Dimissioni in bianco e gravidanza

Nel nostro Paese nonostante una legge che tutela le donne lavoratrici, i dati Istat parlano di un aumento dei licenziamenti volontari quando si aspetta un bambino
mamma

Quanto dura l’indignazione? Il tempo di cambiare canale alla ricerca di evasione? Sarà pure una fotografia che non ci piace, ma i dati della relazione Istat 2010 mostrano la situazione reale del Paese. Diffusi a fine maggio sono stati archiviati da un sistema informativo che deve consumare in fretta il menù del giorno. Ma un valore indicativo tra gli altri dovrebbe far riflettere.

Tra le più giovani generazioni aumenta per le donne il numero delle interruzioni del rapporto di lavoro «più o meno imposte dal datore di lavoro» a motivo dell’ attesa di un figlio. «In questo contesto lavorativo sempre più precario le “dimissioni in bianco” quasi si sovrappongono al totale delle dimissioni».

 

L’Istituto di statistica, come sempre, rende disponibili e pubblici le relazioni e i dati con tanto di tabelle e grafici.

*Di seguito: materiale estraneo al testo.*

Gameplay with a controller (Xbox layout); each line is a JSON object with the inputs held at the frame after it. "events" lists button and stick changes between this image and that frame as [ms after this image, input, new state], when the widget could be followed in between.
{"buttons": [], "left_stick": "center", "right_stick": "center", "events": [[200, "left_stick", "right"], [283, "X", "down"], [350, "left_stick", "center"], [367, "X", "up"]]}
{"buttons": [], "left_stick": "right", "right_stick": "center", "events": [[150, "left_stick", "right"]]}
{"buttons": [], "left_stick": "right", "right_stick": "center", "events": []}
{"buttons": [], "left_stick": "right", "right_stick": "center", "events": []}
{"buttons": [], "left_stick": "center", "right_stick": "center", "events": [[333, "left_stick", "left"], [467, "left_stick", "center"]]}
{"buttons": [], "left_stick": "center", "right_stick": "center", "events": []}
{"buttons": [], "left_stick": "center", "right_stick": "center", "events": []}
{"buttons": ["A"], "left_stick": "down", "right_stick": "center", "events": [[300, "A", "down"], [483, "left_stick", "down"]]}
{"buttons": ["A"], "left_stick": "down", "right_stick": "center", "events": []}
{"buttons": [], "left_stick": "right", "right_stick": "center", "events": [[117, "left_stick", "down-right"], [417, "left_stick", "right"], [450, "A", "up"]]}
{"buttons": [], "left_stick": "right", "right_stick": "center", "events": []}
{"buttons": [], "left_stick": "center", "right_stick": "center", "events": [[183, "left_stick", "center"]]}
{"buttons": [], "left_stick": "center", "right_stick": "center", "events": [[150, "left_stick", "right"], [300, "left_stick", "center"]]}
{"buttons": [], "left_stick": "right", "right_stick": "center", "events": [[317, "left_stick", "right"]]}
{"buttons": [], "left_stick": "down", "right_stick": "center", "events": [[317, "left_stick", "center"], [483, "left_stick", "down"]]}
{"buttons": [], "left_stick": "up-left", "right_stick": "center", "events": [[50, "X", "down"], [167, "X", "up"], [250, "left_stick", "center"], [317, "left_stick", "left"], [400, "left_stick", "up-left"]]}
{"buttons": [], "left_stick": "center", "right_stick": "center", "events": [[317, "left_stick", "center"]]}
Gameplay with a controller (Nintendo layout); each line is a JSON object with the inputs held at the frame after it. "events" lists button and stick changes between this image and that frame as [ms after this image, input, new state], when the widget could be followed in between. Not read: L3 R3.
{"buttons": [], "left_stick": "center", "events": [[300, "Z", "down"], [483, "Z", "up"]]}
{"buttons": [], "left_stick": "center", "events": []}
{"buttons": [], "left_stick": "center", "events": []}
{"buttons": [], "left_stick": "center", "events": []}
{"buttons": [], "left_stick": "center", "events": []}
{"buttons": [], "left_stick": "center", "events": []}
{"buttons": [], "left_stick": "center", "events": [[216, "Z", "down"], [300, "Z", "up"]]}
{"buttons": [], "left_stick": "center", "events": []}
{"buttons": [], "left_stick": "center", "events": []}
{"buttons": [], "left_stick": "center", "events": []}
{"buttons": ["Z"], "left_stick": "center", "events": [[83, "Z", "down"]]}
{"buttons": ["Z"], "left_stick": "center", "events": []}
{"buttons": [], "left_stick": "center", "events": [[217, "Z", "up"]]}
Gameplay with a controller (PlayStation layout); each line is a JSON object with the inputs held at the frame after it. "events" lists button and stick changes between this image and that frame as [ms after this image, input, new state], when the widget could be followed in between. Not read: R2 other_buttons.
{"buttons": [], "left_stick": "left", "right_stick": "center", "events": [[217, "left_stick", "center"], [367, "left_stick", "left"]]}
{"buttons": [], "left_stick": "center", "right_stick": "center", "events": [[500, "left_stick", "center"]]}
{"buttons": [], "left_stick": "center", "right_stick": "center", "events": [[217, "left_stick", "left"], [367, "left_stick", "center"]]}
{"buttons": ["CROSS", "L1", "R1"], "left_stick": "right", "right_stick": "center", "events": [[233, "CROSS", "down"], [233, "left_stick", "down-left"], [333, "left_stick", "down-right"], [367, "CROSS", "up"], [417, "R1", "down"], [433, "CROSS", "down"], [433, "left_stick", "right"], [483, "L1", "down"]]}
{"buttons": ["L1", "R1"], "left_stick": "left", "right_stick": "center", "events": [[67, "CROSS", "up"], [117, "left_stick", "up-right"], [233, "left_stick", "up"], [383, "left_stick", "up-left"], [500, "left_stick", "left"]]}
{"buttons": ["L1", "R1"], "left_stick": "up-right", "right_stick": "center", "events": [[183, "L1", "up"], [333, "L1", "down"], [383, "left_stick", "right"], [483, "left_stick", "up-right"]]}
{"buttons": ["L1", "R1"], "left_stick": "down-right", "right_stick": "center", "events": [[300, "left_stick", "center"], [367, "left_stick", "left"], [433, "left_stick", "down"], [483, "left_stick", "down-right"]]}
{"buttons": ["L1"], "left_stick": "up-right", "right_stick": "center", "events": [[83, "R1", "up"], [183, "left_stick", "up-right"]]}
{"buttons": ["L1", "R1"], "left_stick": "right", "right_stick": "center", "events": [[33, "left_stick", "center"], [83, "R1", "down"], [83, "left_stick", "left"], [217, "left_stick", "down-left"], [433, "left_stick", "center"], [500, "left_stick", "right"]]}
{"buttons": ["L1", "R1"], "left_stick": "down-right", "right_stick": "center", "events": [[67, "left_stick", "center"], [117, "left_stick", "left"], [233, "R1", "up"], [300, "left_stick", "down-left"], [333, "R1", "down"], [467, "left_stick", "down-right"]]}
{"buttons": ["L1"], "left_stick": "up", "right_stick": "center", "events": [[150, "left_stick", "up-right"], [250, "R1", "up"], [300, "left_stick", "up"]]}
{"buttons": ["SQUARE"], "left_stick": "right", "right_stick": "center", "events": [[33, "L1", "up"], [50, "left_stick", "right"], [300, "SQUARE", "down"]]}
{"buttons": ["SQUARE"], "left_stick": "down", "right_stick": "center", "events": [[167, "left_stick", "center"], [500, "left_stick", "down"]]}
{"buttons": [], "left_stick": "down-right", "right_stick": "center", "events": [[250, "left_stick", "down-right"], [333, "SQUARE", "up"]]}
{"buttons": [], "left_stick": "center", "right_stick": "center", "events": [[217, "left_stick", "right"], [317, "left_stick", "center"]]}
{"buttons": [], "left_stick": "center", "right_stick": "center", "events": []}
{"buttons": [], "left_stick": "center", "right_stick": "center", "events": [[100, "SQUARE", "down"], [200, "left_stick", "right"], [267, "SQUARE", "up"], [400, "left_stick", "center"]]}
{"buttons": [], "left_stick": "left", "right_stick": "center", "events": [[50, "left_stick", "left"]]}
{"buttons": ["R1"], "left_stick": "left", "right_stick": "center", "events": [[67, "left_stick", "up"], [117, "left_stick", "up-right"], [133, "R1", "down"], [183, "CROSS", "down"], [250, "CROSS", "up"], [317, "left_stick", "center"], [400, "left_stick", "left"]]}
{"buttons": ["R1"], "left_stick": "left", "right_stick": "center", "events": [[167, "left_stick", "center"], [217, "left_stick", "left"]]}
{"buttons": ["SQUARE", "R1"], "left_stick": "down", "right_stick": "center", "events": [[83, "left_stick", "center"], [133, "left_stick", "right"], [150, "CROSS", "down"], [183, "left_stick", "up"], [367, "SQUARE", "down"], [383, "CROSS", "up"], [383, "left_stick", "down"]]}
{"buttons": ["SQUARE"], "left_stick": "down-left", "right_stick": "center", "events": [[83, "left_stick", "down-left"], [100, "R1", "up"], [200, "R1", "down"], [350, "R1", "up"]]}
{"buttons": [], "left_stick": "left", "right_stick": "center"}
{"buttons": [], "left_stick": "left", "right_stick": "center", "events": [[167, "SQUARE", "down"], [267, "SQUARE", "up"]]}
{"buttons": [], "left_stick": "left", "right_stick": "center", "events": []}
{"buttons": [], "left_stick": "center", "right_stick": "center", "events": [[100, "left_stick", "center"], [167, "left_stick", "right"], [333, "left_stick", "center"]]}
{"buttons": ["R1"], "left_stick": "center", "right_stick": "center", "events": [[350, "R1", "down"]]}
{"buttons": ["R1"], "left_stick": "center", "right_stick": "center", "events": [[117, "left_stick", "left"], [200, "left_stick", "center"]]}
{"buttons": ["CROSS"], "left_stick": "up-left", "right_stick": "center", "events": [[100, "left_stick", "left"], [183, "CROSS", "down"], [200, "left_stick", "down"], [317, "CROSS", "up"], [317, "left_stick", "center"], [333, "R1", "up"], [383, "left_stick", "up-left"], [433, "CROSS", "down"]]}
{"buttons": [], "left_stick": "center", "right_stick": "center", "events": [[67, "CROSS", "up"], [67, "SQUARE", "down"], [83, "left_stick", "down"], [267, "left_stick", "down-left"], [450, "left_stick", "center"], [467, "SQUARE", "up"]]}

Una conoscenza accessibile, che diventa perciò un bene comune, che potrebbe non rimanere fine a se stessa. Esiste anche un blog http://blog.istat.it/ per commentare e dialogare sui dati resi pubblici il 23 maggio.

 

Già l’indagine “Uso del Tempo” del 2008-2009 aveva esaminato le interruzioni per costrizione avvenute in occasione di una gravidanza, cioè il numero di madri tra 16 e 64 anni, che lavorano o hanno lavorato in passato, e che nel corso della propria vita lavorativa sono state licenziate o messe in condizione di lasciare il lavoro (attraverso proprie dimissioni), in occasione o a seguito di un bambino e le cifre si attestano su dati sconcertanti: circa 800 mila casi.

 

Le cifre sono confermate dalle storie. Mapi ha 32 anni ed è fidanzata da quattro. La sua azienda opera nel campo delle forniture elettriche. Dopo due anni di contratti a tempo determinato il suo capo le ha proposto un contratto sicuro, ma ad una condizione: nessun bambino per quattro anni e se dovesse accadere il licenziamento garantito. Daniela che invece lavora in una fabbrica di componenti elettronici, il lavoro l’ha proprio dovuto lasciare per un figlio, mentre Marisa (nome di fantasia) giornalista, non ha detto al suo direttore di essere incinta e lo ha rivelato solo dopo la firma del contratto, con la conseguenza di vedersi assegnati lavori non conformi alle sue competenze.

 

Come mai non riusciamo a liberarci da questa pratica odiosa delle dimissioni fatte firmare su foglio in bianco alle donne come una sorta di assicurazione contro le complicazioni di avere in forza una lavoratrice madre? Eppure una legge molto pragmatica era stata varata nell’ottobre 2007 con l’unanimità della Camera. Introduceva l’obbligo di alcuni formulari numerati che non potevano compilarsi se non al momento delle effettive dimissioni. Certo le pressioni verso l’espulsione dal mondo del lavoro possono avvenire in tanti modi che non richiedono per forza la firma in bianco che comunque rappresenta sempre un reato ( violenza privata ed estorsione). Per non parlare di tutto il mondo del sommerso.

 

Ma questa legge a difesa della maternità ha ricevuto, da subito, un fuoco di fila di proteste da parte delle aziende e degli operatori per regolamenti attuativi e circolari applicative giudicate contraddittorie. Con un decreto legge del giugno 2008 è stata, infatti,immediatamente abrogata in nome della «semplificazione e riduzione dei costi di transazione nella gestione dei rapporti di lavoro». Di fatto senza trovare una soluzione alternativa per contrastare un fenomeno così diffuso e che mette a rischio seriamente il futuro lavorativo del nostro Paese.